Tuesday, October 5, 2004

Telling it Like it Isn't

Jim Skillen at the Center for Peace and Justice has a piece on the election wherein he makes these remarks:

Do you want to know what kind of president George Bush will be during the next four years? Look at his record; read reality; and then ask how well his words square with that record and reality.

For Senator Kerry one should take a different approach. He has no presidential deeds to evaluate. Listen carefully to his words, his promises, his proposals. If the promises remain general and vague; if the tax-and-spending proposals don't quite add up; if the security and foreign affairs strategies don't seem likely to yield more safety and international justice over the next decade; if he relies as much on Bush-bashing as Bush relies on Kerry-bashing, then assume that Kerry will be that kind of president.

Mr. Skillen's advice needs a little clarification. First, it's simply misleading to say that Kerry has no presidential deeds to evaluate as if there were no relevant record at all upon which a voter can base a decision on Mr. Kerry. He has spent almost twenty years in the Senate and, on those occasions when he has shown up, has cast votes. There is plenty of record there for voters to contemplate. Mr. Skillen doesn't mention it because unless those who take the trouble to discover how the Senator has voted over the years are pro-abortion, pacifist socialists Kerry's record is likely to alienate most of them, including, one hopes, not a few of Skillen's own readers.

The biggest untold story in this campaign, in fact, is Senator Kerry's senatorial record. The media aren't going to publicize it, of course, because they know it would swing the election to Bush, and the Republicans, for some unfathomable reason, haven't made much of an issue of it either except to cite the Senators chronic tergiversations on Iraq.

The second point on which Mr. Skillen allows his ideological preference to cloud his judgment is when he suggests that Mr. Bush has "relied on Kerry-bashing". It's not clear whether he means to imply that Bush himself has engaged in this behavior, or whether he means to suggest that Bush is relying on others to do the bashing. The latter interpretation is more charitable toward Skillen because it merely makes him look silly, but it is less plausible than the former.

If Skillen is indeed stating that it remains to be seen whether Kerry will rely on others to do the bashing of the president, then we must conclude that Mr.
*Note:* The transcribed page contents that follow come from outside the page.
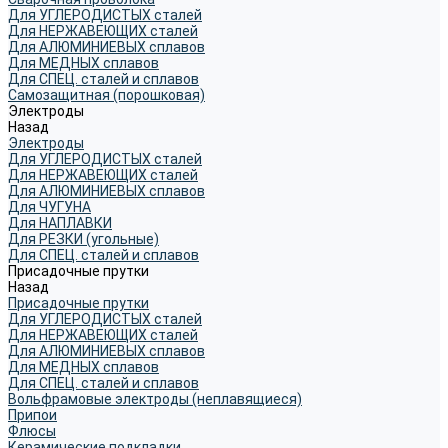
Для УГЛЕРОДИСТЫХ сталей
Для НЕРЖАВЕЮЩИХ сталей
Для АЛЮМИНИЕВЫХ сплавов
Для МЕДНЫХ сплавов
Для СПЕЦ. сталей и сплавов
Самозащитная (порошковая)
Электроды
Назад
Электроды
Для УГЛЕРОДИСТЫХ сталей
Для НЕРЖАВЕЮЩИХ сталей
Для АЛЮМИНИЕВЫХ сплавов
Для ЧУГУНА
Для НАПЛАВКИ
Для РЕЗКИ (угольные)
Для СПЕЦ. сталей и сплавов
Присадочные прутки
Назад
Присадочные прутки
Для УГЛЕРОДИСТЫХ сталей
Для НЕРЖАВЕЮЩИХ сталей
Для АЛЮМИНИЕВЫХ сплавов
Для МЕДНЫХ сплавов
Для СПЕЦ. сталей и сплавов
Вольфрамовые электроды (неплавящиеся)
Припои
Флюсы
Керамические подкладки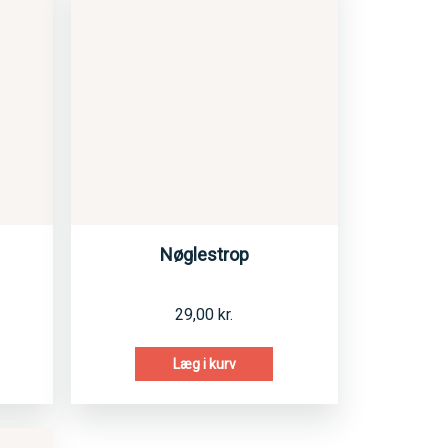
Nøglestrop
29,00
kr.
Læg i kurv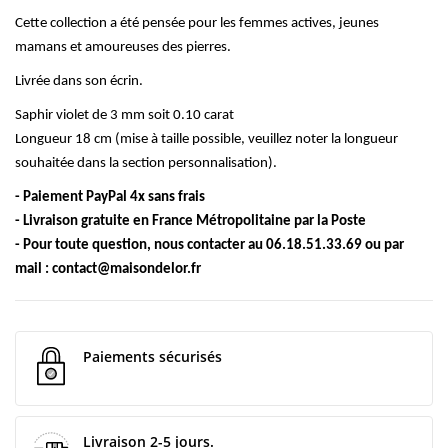
Cette collection a été pensée pour les femmes actives, jeunes
mamans et amoureuses des pierres.
Livrée dans son écrin.
Saphir violet de 3 mm soit 0.10 carat
Longueur 18 cm (mise à taille possible, v
euillez noter la longueur
souhaitée dans la section personnalisation).
- Paiement PayPal 4x sans frais
- Livraison gratuite en France Métropolitaine par la Poste
- Pour toute question, nous contacter au 06.18.51.33.69 ou par
mail :
contact@maisondelor.fr
Paiements sécurisés
Livraison 2-5 jours.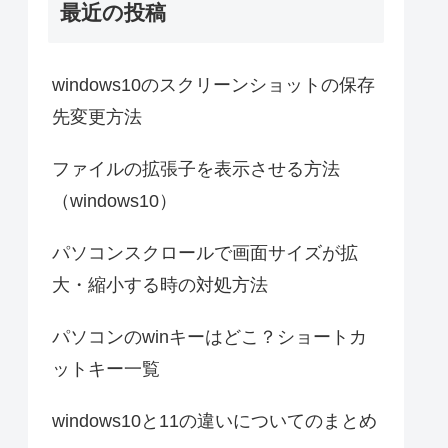
最近の投稿
windows10のスクリーンショットの保存
先変更方法
ファイルの拡張子を表示させる方法
（windows10）
パソコンスクロールで画面サイズが拡
大・縮小する時の対処方法
パソコンのwinキーはどこ？ショートカ
ットキー一覧
windows10と11の違いについてのまとめ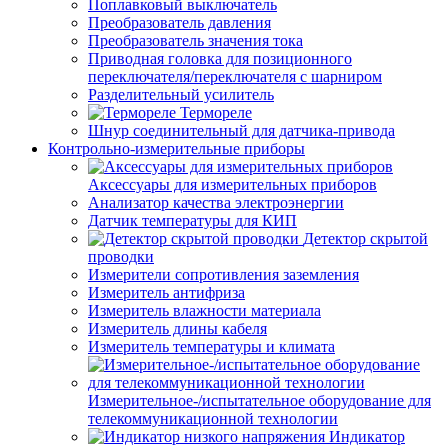
Поплавковый выключатель
Преобразователь давления
Преобразователь значения тока
Приводная головка для позиционного
переключателя/переключателя с шарниром
Разделительный усилитель
Термореле
Шнур соединительный для датчика-привода
Контрольно-измерительные приборы
Аксессуары для измерительных приборов
Анализатор качества электроэнергии
Датчик температуры для КИП
Детектор скрытой
проводки
Измерители сопротивления заземления
Измеритель антифриза
Измеритель влажности материала
Измеритель длины кабеля
Измеритель температуры и климата
Измерительное-/испытательное оборудование для
телекоммуникационной технологии
Индикатор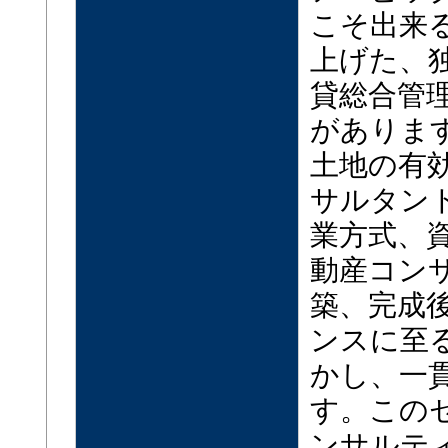
こそ出来
上げた、
貸総合管
がありま
土地の有
サルタン
業方式、
動産コン
築、完成
ンスに至
かし、一
す。この
ンサルテ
Skillen must have been sequestered in a cave for the last two years during which time Kerry's surrogates have been flaying Bush with the most odious charges and allegations imaginable.

Assuming he hasn't been on a two year retreat somewhere, Skillen must mean that Bush himself has been taking cheap shots at Kerry and that we should watch to see if Kerry responds in kind. If so, Skillens' claim is simply false. Bush has publically said nothing about Kerry except as it pertains to his record throughout this campaign. He has been extraordinarily gracious to his opponent in praising his dubious military record and has refused to attack Kerry personally. Perhaps Mr. Skillen can offer us a counterexample or two, but it's doubtful. Unless he can, however, his assertion above that Bush has engaged in some ignoble political chicanery slanders a man whose conduct in this campaign should serve as a model for politicians everywhere, and Skillens' insinuation to the contrary, therefore, is itself a disreputable cheap shot.

Thanks to Derek Melleby via Byron Borger for the Skillen article.